A CD4,VRC34.01-bound BG505 SOSIP Env with rotation, bridging sheet (red) and α0 helix (green) formation observed in a single gp120. B CD4,VRC34.01-bound BG505 SOSIP Env with rotation, bridging sheet (red) and α0 helix (green) formation observed in two gp120 subunits. C A structure-guided mechanism for stepwise Env opening along the HIV-1 entry pathway. Top panel structures were determined previously, bottom panel structures were determined in this study. Stepwise transitions are marked with numbers within a circle on top of each structure starting from (1) the binding of a single CD4 to a closed Env trimer (PDB: 5U1F, 8FYI). This is followed by (2) opening of the Env trimer (EMD-29292) that allows additional CD4 molecules to bind. (5) A partially open Env conformation was described bound to CD4, a coreceptor (Co-R) mimicking antibody, and the gp120/gp41 interface targeting antibody 8ANC195 (PDB: 6CM3, 6EDU) where the FP was buried within a gp41 cavity. The CD4-induced opening of the HIV-1 Env culminates in the complete rotation of all the gp120 subunits that are accompanied by gp41 conformational changes and resulting in the burial of FP. This state is numbered (8) in this schematic. This study showed that the geometry of the functional entry intermediate (5) that was also visualized on membrane-associated Env (EMD-29294), was compatible with the FP being either buried or exposed, and thus, in this conformation the FP was accessible to antibodies. Further, this study filled in mechanistic gaps between (2) and (5) by showing stepwise gp120 rotations to reach this functional entry intermediate. Finally, this study visualized a stepwise mechanism for how the functional entry intermediate (5) may transition to the fully open Env (8), yet again by stepwise opening of the each gp120 subunit from its partially rotated to the fully rotated conformation, which was accompanied by burial of the FP in the corresponding protomer. Schematics of membranes and the host receptors were created in BioRender. Acharya, P. (2025) https://BioRender.com/7tpbllk.
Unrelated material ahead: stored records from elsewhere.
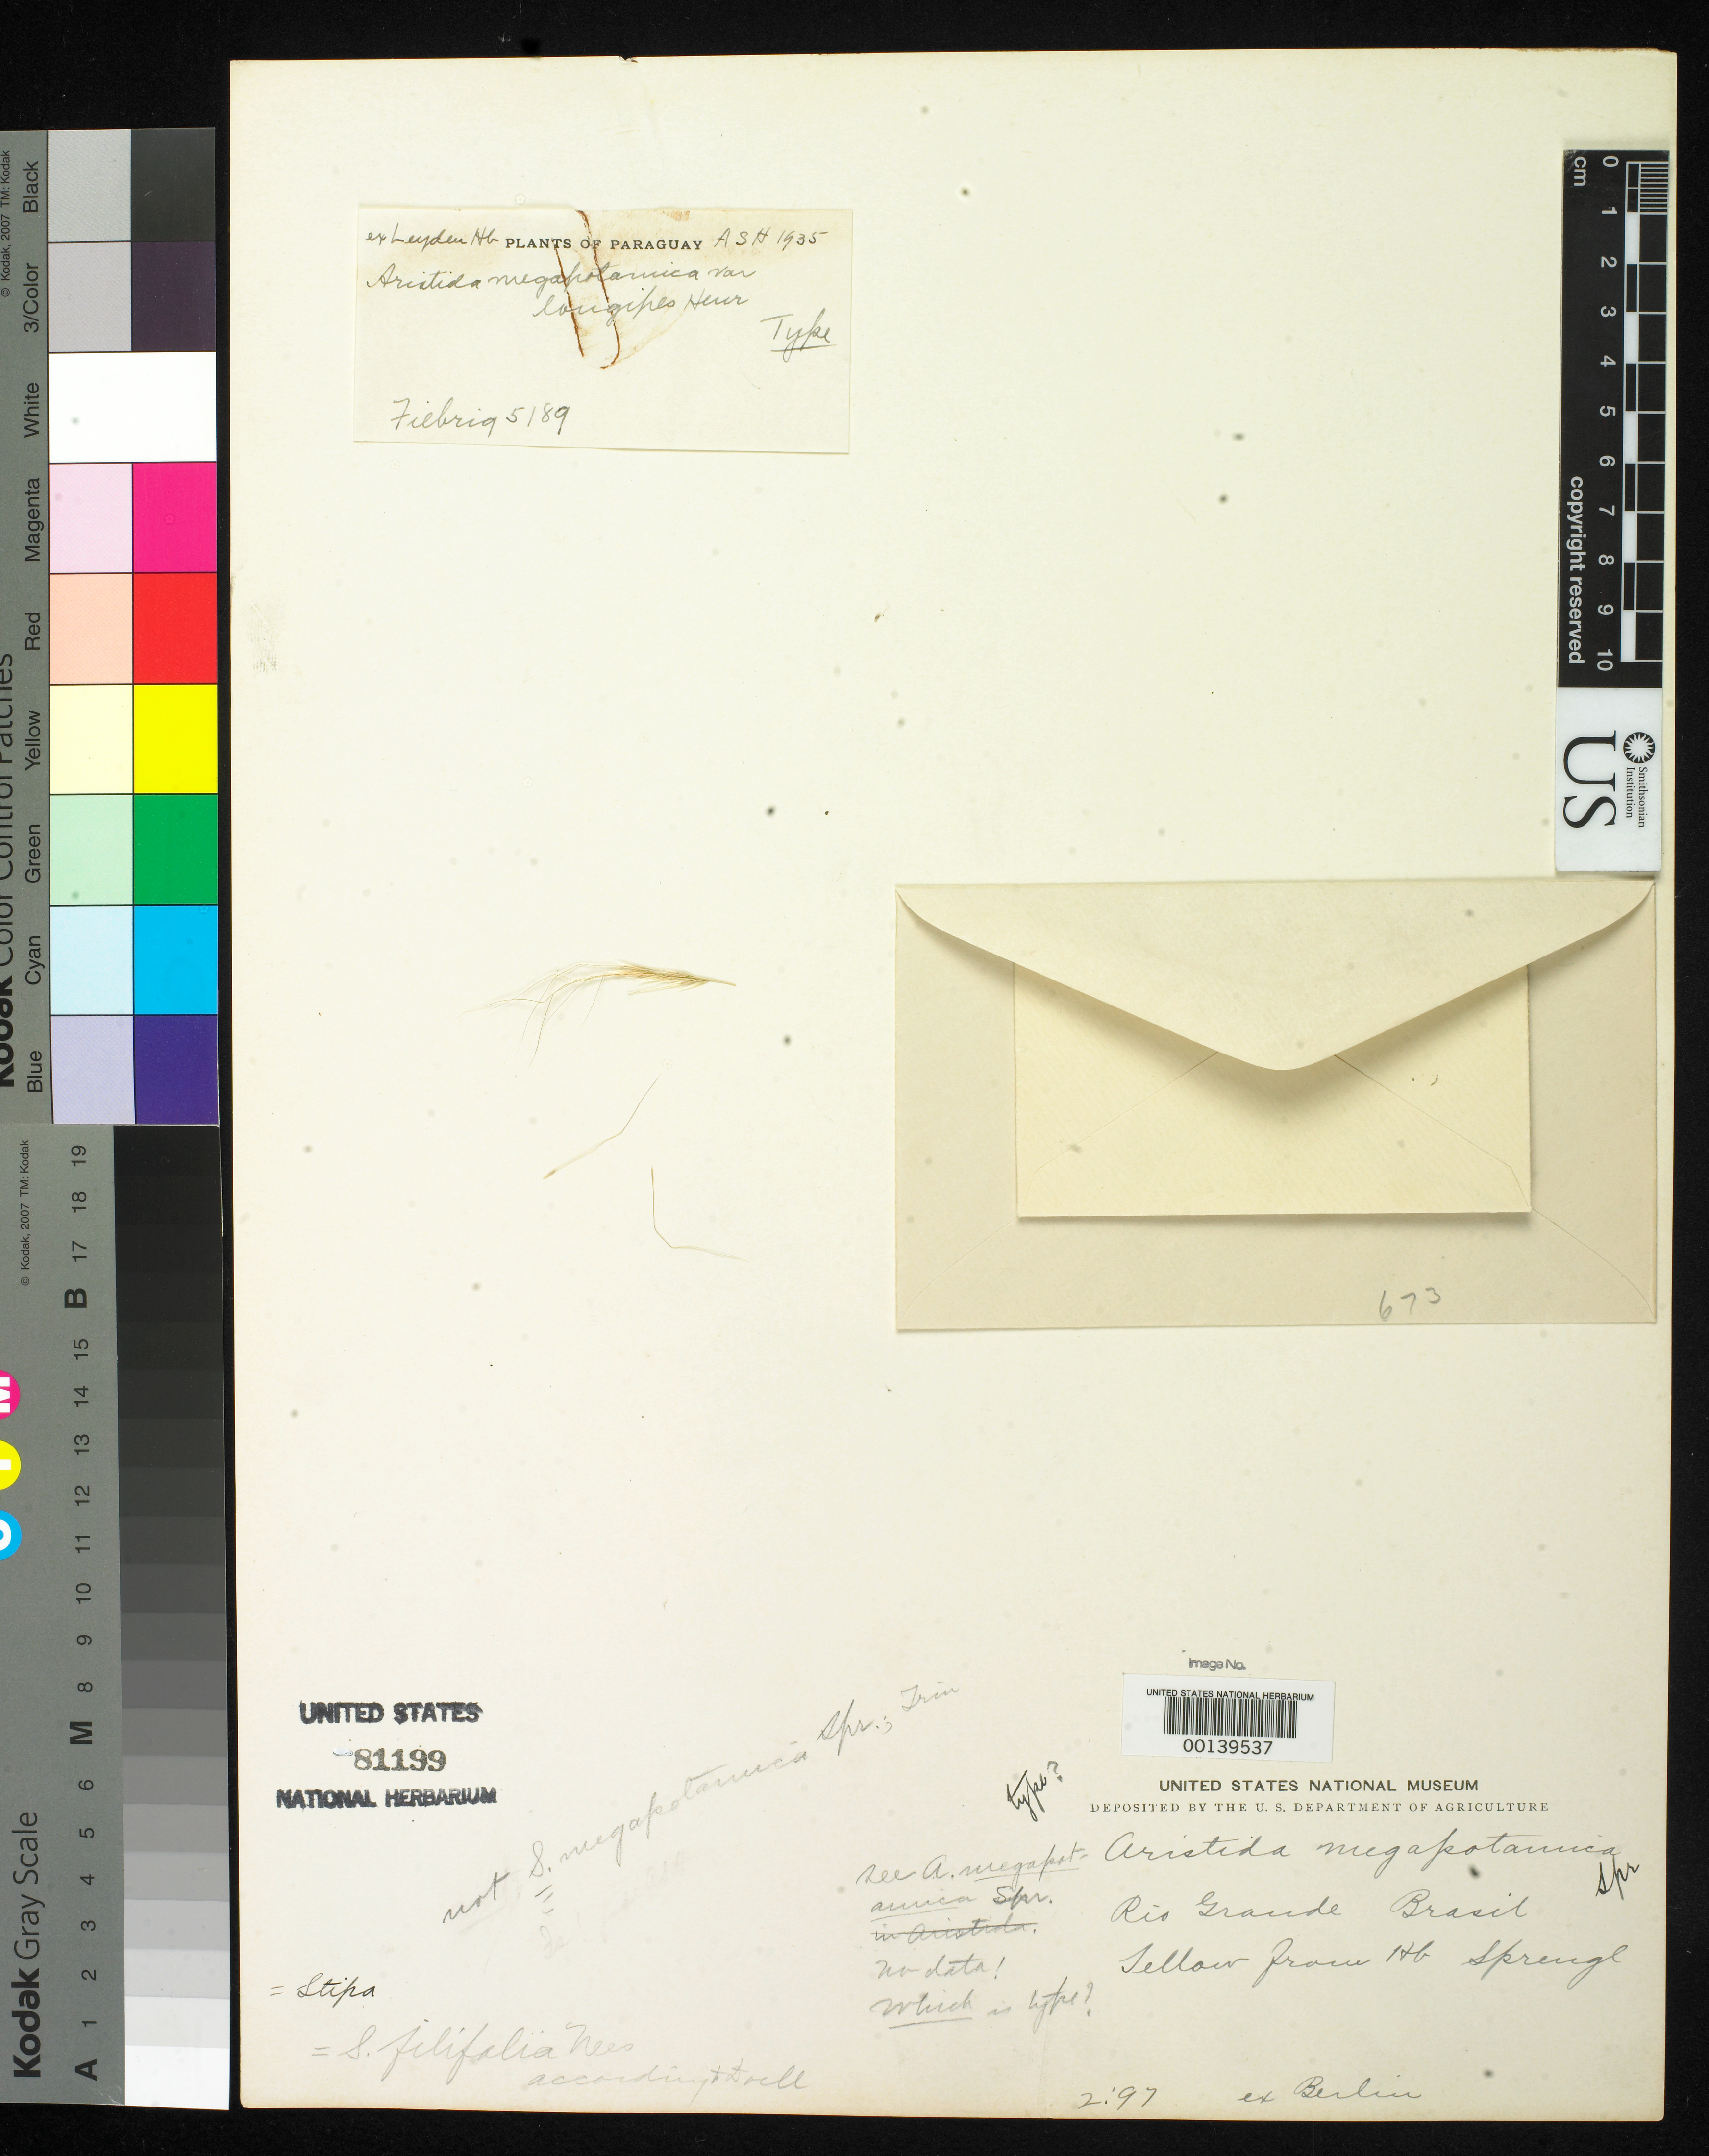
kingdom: Plantae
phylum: Tracheophyta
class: Liliopsida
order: Poales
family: Poaceae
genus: Aristida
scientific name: Aristida megapotamica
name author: Spreng.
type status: Type Fragment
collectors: F. Sellow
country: Brazil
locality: Rio Grande do Sul.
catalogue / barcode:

In summary, Population 4 and 5 structures represent conformational states preceding the partially opened Population 1 conformation. Taken together, our results demonstrate sequential CD4-induced opening of the gp120 protomers and are consistent with previous studies that show initiation of CD4 binding to the closed Env begins with a single CD4, which induces opening of gp120 protomers needed for binding of additional CD4 molecules^16,30.